Apple Introduces New MacBook Air and Operating System [telecom]

Apple Flips the Playbook, Putting Mobile Tech in PCs

By MIGUEL HELFT October 20, 2010

CUPERTINO, Calif. - Over the last few years, Apple used technologies from its Macintosh computers to create the iPhone and the iPad, building a multibillion-dollar mobile computing business that now accounts for 60 percent of its revenue.

Now Apple is doing the reverse, taking technologies like the multitouch user interface from the iPhone and the iPad and using them to refresh its Mac business.
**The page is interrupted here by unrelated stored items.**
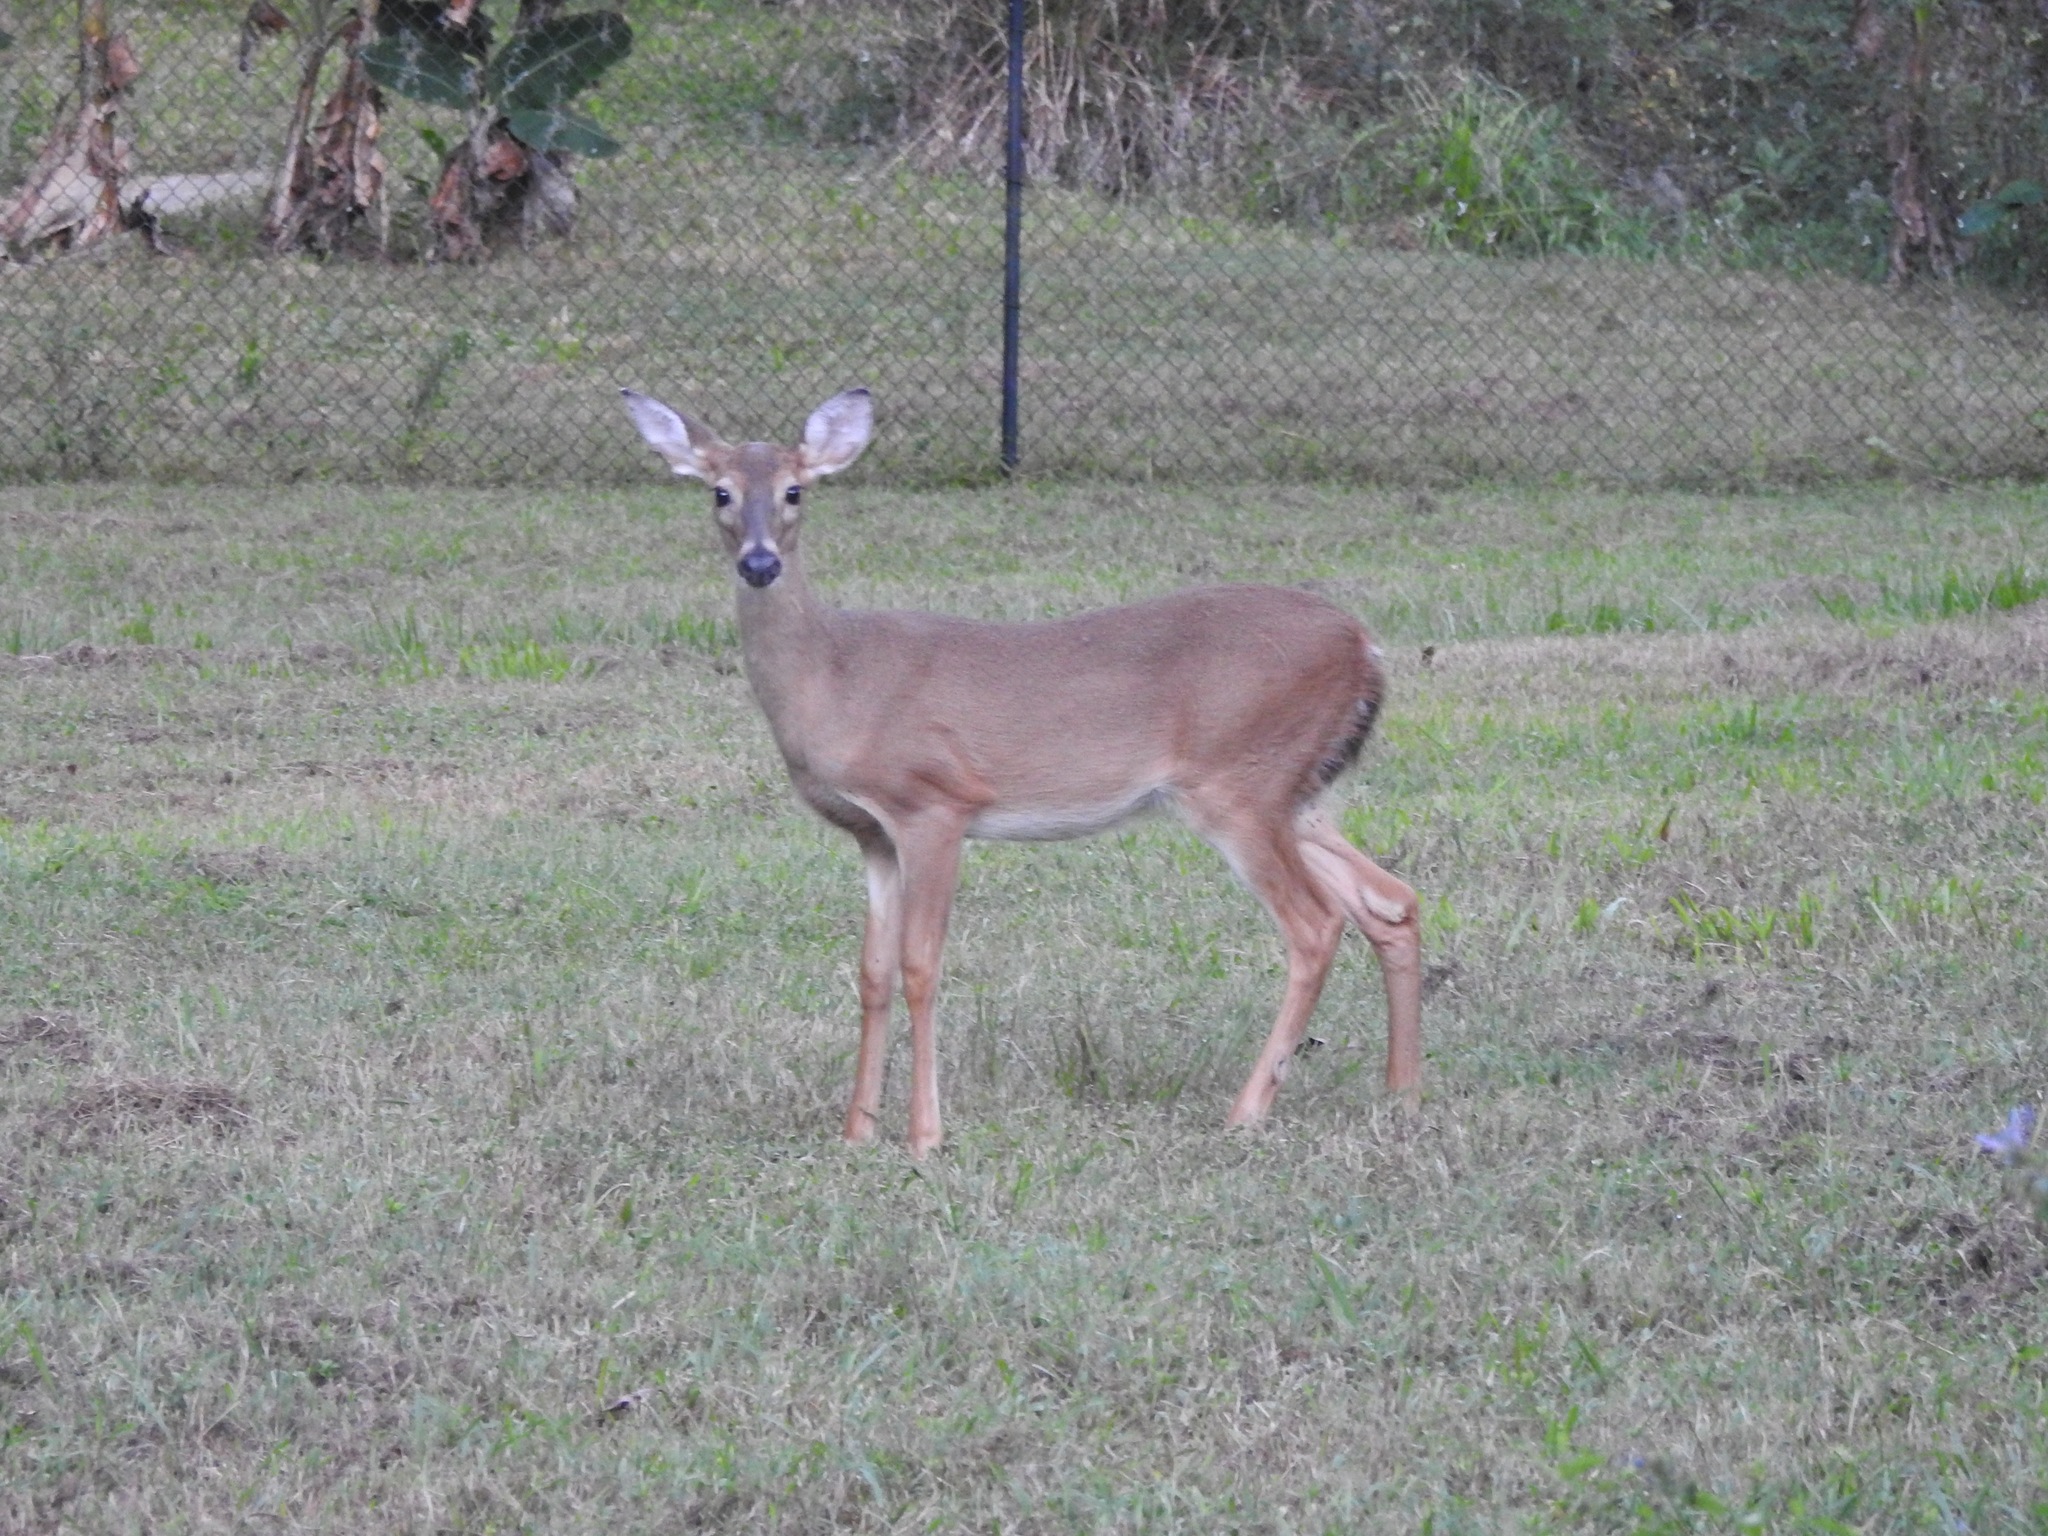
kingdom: Animalia
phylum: Chordata
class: Mammalia
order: Artiodactyla
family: Cervidae
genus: Odocoileus
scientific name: Odocoileus virginianus
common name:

On Wednesday, Steven P. Jobs, the chief executive, unveiled two versions of its ultra-thin MacBook Air laptops. He also demonstrated an early version of Apple's new OS X operating system, which will be available next summer. In addition to multitouch, the new hardware and software incorporate the video phone software FaceTime, an App Store and other popular features of Apple's hand-held products.

Mr. Jobs even joked that the new MacBook Air was the offspring from the union of a Mac computer and an iPad. "We asked ourselves what would happen if a MacBook and an iPad hooked up," he said.

The new MacBook Air models are more powerful than their predecessors, which were introduced in January 2008 and have not sold well. They are also priced more aggressively, starting at $999, rather than the $1,499 starting price of the original.